FINRA Rule 6490 – Extra Hurdles For Reverse Merger Issuers

FINRA Rule, 6490, lately enacted in September 2010, requires issuers of equities and debt securities not listed on exchanges to offer well timed discover to FINRA of sure company actions. These company actions embrace identify adjustments, ahead inventory splits, reverse inventory splits, distributions of money or securities similar to dividends, inventory splits and different actions, and rights and subscription choices. The brand new rule codifies rule 10b-17 of the Securities Trade Act. The brand new rule will impression each SEC reporting and non-reporting issuers in the event that they enact company adjustments together with issuers who go public direct and conduct underwritten or direct public choices and people who pursue reverse mergers with public shells. Complying with this standards is commonly an sudden authorized and compliance price for a lot of issuers not acquainted with the rule. Failure to conform may result in suspension of providers from Depository Belief Firm (“DTC”) leading to a world lock or DTC chill.

Finra Evaluation

Rule 6490 requires issuers to finish and file a doc with FINRA at the very least 10 enterprise days previous to the document date of the company motion. FINRA approval should be obtained previous to the company motion turning into efficient. As well as, FINRA could request further paperwork, conduct detailed and selective critiques of the issuer submissions and trigger the issuer to delay the announcement of its company motion.


A FINRA evaluate will likely be triggered if any of the 5 components set forth in Rule 6490 are regarded as current:

• FINRA believes the kinds are incomplete, inaccurate or filed with out the suitable company authority;

• The issuer will not be present in its reporting obligations with the Securities and Trade Fee;

• Individuals concerned in or associated to the company motion are the topic of pending or settled regulatory motion or are below investigation by a regulatory physique or are the topic of a pending felony motion associated to fraud or securities regulation violations;

• Individuals associated to the company motion are doubtless concerned in fraudulent actions involving securities or could pose a risk to traders;

• There’s important uncertainty within the settlement and clearance course of for the issuer’s securities.

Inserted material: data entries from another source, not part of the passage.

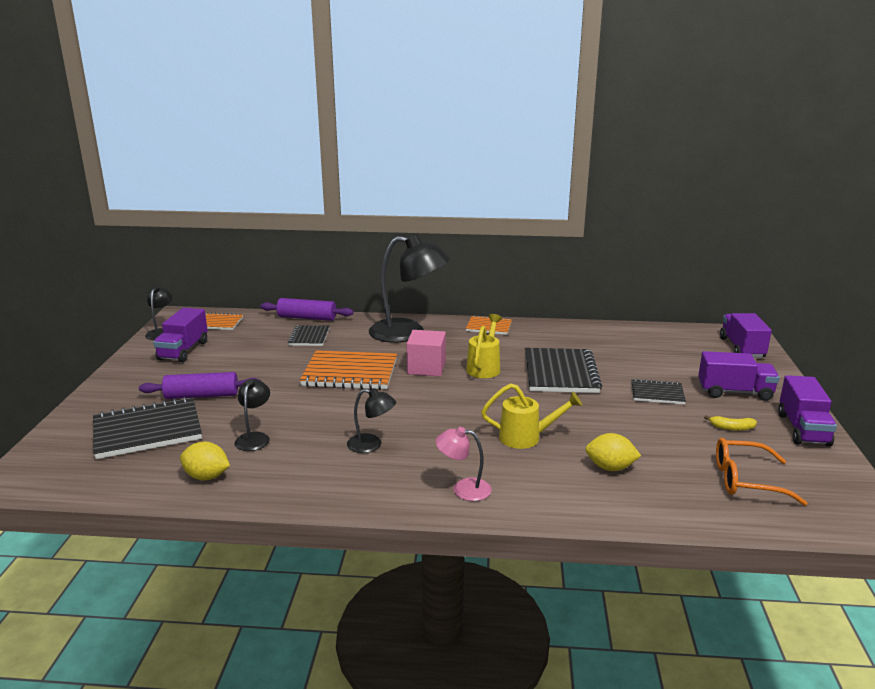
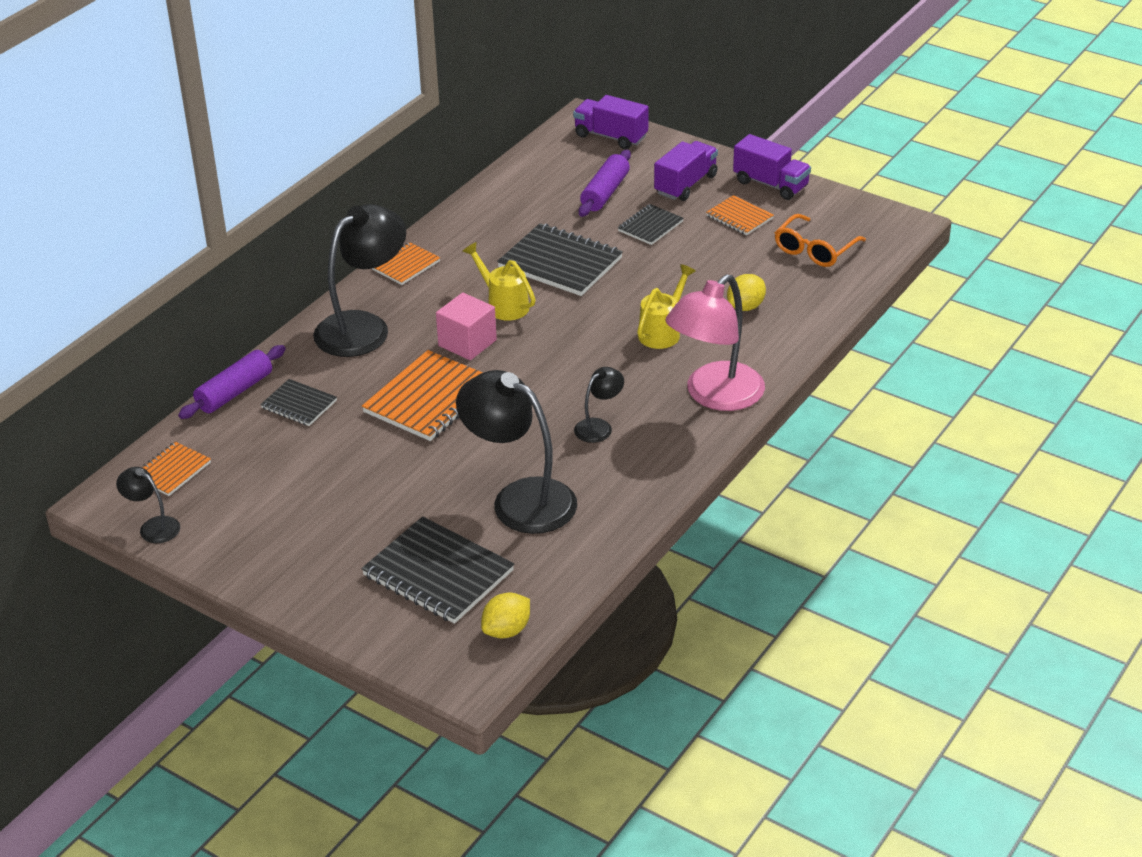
camera: 60 degrees left, 15 degrees up
black notebook [93,397,202,459] -> black notebook turned 60 degrees counterclockwise [361,516,514,624]
purple rolling pin [139,372,261,399] -> purple rolling pin moved to [579,150,631,217]
purple truck [153,308,208,362] -> none
yellow lemon [180,442,230,480] -> yellow lemon moved to [481,593,530,639]
black lamp [234,379,270,451] -> black lamp [456,370,577,534], size x2.10
pink lamp [435,427,492,501] -> pink lamp [665,275,765,411], size x2.10
yellow banana [704,415,757,431] -> orange notebook [706,195,774,235]

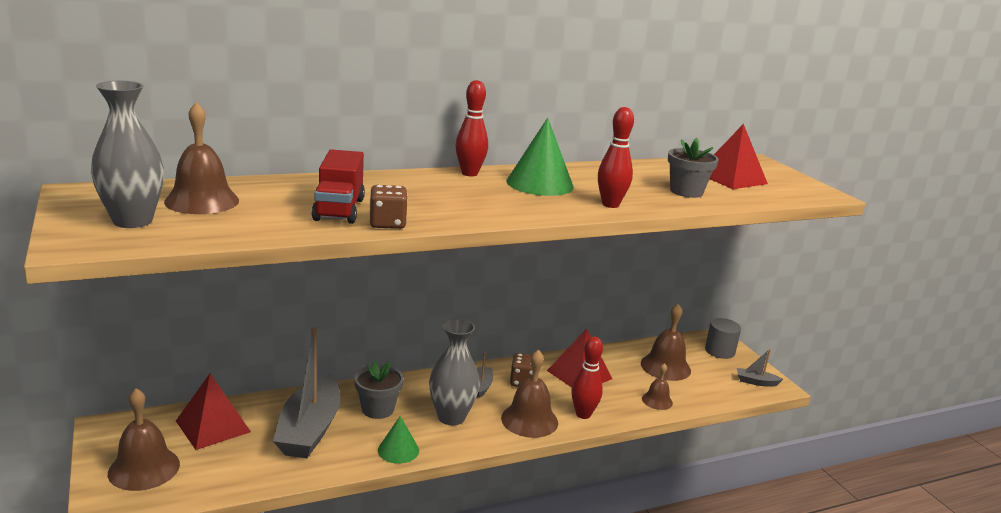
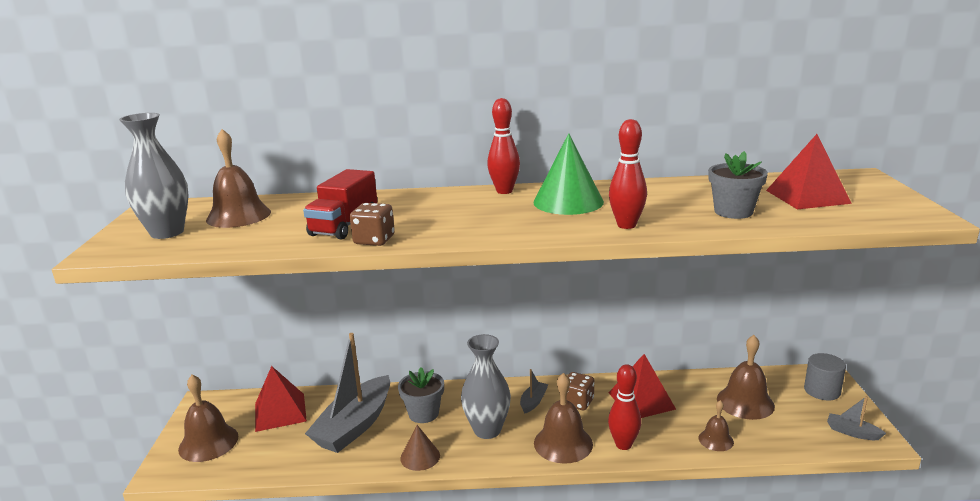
camera: 25 degrees right, 0 degrees up
green cone [378,416,419,464] -> brown cone [400,425,440,471]

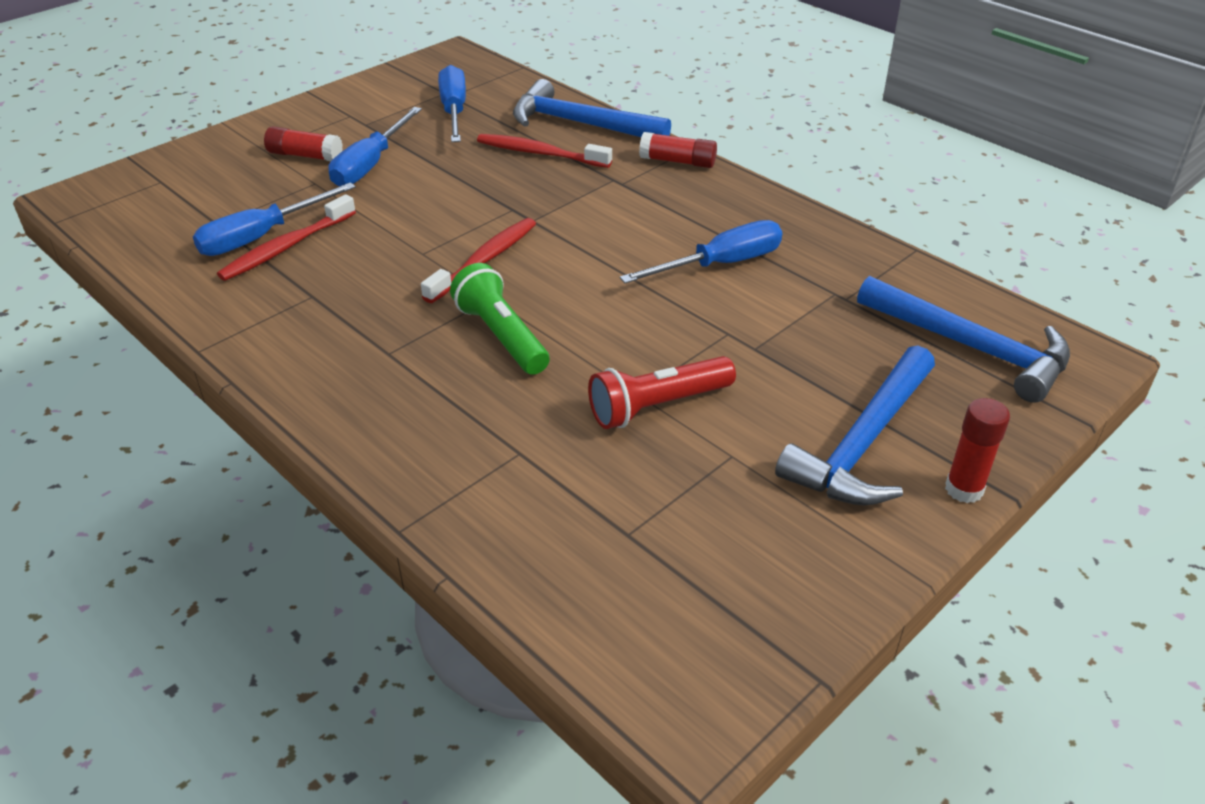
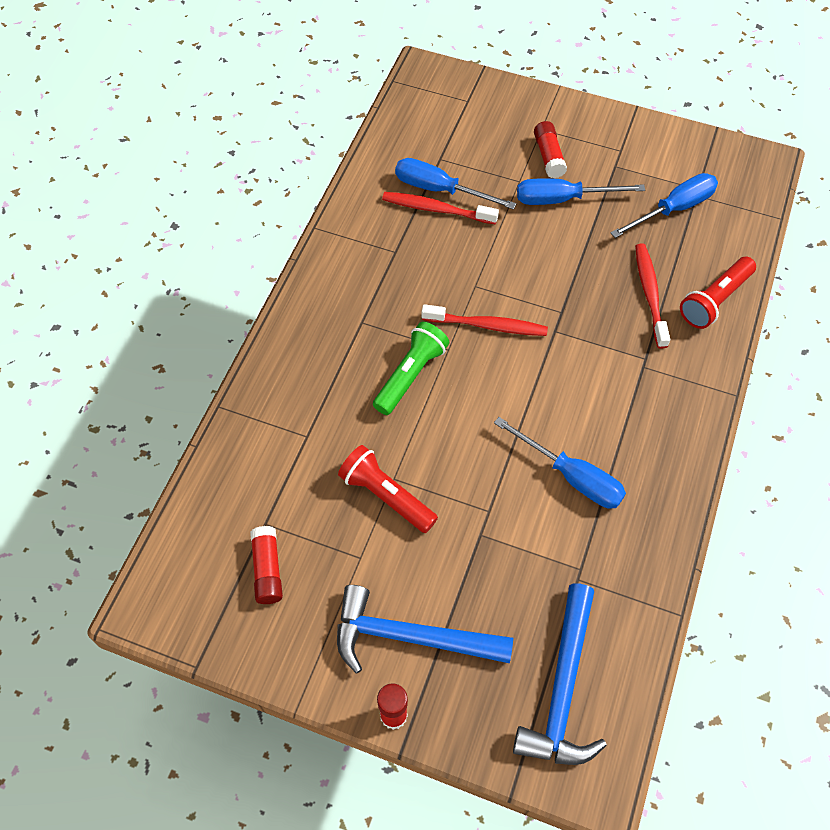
camera: 65 degrees right, 20 degrees up
blue hammer [513,79,671,137] -> red flashlight [680,257,756,329]
red glue stick [639,132,717,168] -> red glue stick moved to [250,526,283,604]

Issuers will likely be charged fines for failure to adjust to the foundations. A few of these fines embrace:

• Well timed Rule 10b-17 Notification 10 enterprise days earlier than the Motion – submitting payment $200

• Late submitting, however submitting at the very least 5 calendar days earlier than the Motion – $1,000

• Late submitting, however submitting at the very least 1 enterprise day earlier than the Motion – $2,000

• Submitting on or after the Motion date – $5,000.

After FINRA clearance of company actions below Rule 6490, issuers ought to count on a full evaluate by Depository Belief Firm (“DTC”) and to offer an opinion from their SEC lawyer as to the tradability of shares held in CEDE & Co. It’s throughout this evaluate that many reverse merger issuers discover themselves shedding DTC eligibility and topic to the DTC Chill listing.